他心头一沉,难道又出事了?
正想转身去里屋查看,却听见后院传来细微的声响,循声查看,只见宋锦时正蹲在柴房门口,正喂食一只小猫。
她左臂的纱布隐隐渗出丝丝血迹。
听见脚步声,她警惕地回头,见是顾淮书,眼中闪过一丝诧异,语气疏离:“你怎么来了?”
顾淮书看着她苍白的脸色,眉头皱得更紧:“母亲让我接你回府。”
宋锦时冷笑一声:“国公府的大门,我高攀不起,想必已是拿到证据了,我帮你们只有一个要求,庆功宴,带我去。”
顾淮书一怔,显然没料到她会提出这个要求,庆功宴,权贵云集的地方,他是必须要带她去的。
只是此刻看着她单薄的身影,他竟说不出拒绝的话,只沉默片刻便应道:“好。”
他的反应倒是让宋锦时有些意外。
宋锦时将最后一点鱼干放在猫碗里,站起身时牵动伤口,疼得她倒吸一口凉气,顾淮书下意识伸手想扶,却被她侧身避开。

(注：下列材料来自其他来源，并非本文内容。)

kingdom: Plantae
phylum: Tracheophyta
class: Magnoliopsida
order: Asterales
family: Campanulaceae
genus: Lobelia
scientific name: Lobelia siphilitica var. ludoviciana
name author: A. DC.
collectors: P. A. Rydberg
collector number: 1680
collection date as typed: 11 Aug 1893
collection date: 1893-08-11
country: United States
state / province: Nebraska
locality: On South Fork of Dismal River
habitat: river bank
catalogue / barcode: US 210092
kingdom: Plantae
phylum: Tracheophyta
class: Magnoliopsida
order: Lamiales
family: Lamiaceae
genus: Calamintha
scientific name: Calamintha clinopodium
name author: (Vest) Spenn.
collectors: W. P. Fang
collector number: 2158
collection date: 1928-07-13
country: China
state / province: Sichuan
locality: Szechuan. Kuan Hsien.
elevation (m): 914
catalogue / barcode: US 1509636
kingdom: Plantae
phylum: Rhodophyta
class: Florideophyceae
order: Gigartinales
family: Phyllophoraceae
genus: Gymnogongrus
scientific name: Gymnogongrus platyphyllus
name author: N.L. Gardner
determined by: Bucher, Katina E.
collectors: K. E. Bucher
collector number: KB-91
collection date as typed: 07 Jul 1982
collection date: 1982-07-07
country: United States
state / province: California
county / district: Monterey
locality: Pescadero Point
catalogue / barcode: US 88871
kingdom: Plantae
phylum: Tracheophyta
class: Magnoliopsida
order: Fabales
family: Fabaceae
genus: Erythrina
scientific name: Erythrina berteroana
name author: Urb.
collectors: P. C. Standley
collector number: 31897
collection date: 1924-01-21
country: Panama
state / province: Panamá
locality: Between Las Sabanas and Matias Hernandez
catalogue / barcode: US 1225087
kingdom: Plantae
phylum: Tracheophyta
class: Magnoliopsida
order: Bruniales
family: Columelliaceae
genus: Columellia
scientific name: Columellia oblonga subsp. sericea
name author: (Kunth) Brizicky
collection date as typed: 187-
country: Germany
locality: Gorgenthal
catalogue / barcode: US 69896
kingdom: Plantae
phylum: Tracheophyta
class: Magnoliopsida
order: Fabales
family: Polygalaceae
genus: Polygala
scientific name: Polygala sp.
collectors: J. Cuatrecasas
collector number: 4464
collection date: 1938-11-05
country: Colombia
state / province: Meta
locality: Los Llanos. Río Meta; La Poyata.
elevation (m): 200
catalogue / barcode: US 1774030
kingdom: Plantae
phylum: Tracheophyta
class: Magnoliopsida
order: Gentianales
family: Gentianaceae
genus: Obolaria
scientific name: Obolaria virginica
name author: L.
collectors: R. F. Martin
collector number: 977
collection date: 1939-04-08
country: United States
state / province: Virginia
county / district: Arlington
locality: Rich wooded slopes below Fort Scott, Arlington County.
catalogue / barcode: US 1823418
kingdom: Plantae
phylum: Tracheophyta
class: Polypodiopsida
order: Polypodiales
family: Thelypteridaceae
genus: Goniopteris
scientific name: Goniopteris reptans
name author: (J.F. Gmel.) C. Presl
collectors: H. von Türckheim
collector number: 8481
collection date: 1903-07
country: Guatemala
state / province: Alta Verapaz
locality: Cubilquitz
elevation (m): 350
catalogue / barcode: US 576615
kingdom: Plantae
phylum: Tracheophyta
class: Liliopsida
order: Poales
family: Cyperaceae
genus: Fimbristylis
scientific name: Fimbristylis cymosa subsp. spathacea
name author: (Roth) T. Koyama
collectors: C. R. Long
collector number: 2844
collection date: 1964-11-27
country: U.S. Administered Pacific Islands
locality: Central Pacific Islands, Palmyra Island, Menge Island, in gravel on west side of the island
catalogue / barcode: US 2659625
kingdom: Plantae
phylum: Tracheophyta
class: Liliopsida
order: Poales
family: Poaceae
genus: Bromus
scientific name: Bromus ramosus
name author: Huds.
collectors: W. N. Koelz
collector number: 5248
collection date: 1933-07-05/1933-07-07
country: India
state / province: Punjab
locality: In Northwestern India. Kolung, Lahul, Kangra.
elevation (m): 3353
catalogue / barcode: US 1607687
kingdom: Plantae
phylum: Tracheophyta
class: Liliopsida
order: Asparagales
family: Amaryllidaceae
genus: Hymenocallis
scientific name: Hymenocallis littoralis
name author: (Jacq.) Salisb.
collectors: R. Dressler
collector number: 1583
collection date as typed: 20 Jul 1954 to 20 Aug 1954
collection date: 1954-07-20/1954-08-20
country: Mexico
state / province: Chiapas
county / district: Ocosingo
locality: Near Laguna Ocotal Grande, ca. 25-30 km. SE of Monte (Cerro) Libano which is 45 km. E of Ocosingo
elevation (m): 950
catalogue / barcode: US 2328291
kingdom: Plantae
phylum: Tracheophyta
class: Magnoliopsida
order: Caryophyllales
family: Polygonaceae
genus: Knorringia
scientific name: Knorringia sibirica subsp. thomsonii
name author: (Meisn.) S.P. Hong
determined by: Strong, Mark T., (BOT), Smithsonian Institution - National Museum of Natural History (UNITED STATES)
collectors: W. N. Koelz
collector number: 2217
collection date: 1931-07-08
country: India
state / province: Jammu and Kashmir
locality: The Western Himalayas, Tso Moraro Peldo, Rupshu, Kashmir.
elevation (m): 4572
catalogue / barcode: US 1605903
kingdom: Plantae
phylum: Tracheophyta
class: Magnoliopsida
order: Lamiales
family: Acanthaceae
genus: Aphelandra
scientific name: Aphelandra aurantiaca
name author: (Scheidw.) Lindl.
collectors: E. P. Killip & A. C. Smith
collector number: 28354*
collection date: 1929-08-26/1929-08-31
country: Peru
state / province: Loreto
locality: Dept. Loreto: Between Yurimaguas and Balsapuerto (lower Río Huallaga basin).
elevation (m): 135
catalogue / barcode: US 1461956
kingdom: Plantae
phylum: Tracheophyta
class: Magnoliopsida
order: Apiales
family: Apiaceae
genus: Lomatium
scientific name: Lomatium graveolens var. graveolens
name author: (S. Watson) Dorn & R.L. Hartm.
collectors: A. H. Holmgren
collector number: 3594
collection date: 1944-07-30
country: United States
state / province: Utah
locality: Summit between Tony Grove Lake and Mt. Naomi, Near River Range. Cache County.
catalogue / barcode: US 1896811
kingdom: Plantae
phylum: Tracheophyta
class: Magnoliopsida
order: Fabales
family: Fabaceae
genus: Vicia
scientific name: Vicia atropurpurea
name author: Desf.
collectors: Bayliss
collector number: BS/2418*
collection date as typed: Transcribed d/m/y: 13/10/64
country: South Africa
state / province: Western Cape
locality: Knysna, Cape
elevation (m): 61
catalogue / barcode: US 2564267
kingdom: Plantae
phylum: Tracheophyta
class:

直径走进屋内,将自己的包裹装好,如今这情形留在这里自然没有国公府安全,那些证据与其说是国公府的保命符,不如说是自己的保命符。
看来想要活下去还是得有些用处才行。
两人刚到国公府,刘氏便命人传话让二人速速进宫。
顾淮书担忧地看着宋锦时:“还可以?”
宋锦时并未说什么,只是点了点头,这点伤,还死不了。
车内气氛凝重,谁都没有开口,两人沉默直到来到皇帝面前。
养心殿内,皇上勃然大怒。
长公主,刘氏,以及进来跪在地上的宋锦时和顾淮书。
你看看我,我看看你。
刘氏进宫先是找了长公主,两人商量了一下,觉得这事还是尽早告诉圣上,拖一天就多一天的变故。
“范宗荣这个老东西,竟敢真的背着朕勾结旧部势力,私通密信,活够了我看是。”皇帝将手中的信纸狠狠摔在御案上,杯盏被摔在地上。
刘氏神色紧张,大气不敢喘,谁能承受天子之怒?
倒是长公主好似见惯了此番场景,端坐在侧,面色沉静如谭:“陛下息怒,此事牵连甚广,国公府既然已经把证据呈了上来,谣言也就不攻自破了,当务之急是稳住朝局。”
皇帝深吸一口气,看了看顾淮书,眼神晦暗不明,目光最终落在了宋锦时的身上。
“是你冒死找的证据?”
宋锦时身着素衣,面色苍白地跪在地上,垂着眸,平静开口:“不敢居功,不过是恰逢其时,功还是在是妾身的夫君身上。”
面对帝王的审视,宋锦时不敢多言,以前骄纵任性的性子吃了很多亏,也惹了很多麻烦。
皇帝正思忖着,他印象里的宋锦时可不似现在这般沉着冷静,半晌才冷哼了一声:“倒是个有胆识的女子,国公府好福气啊。”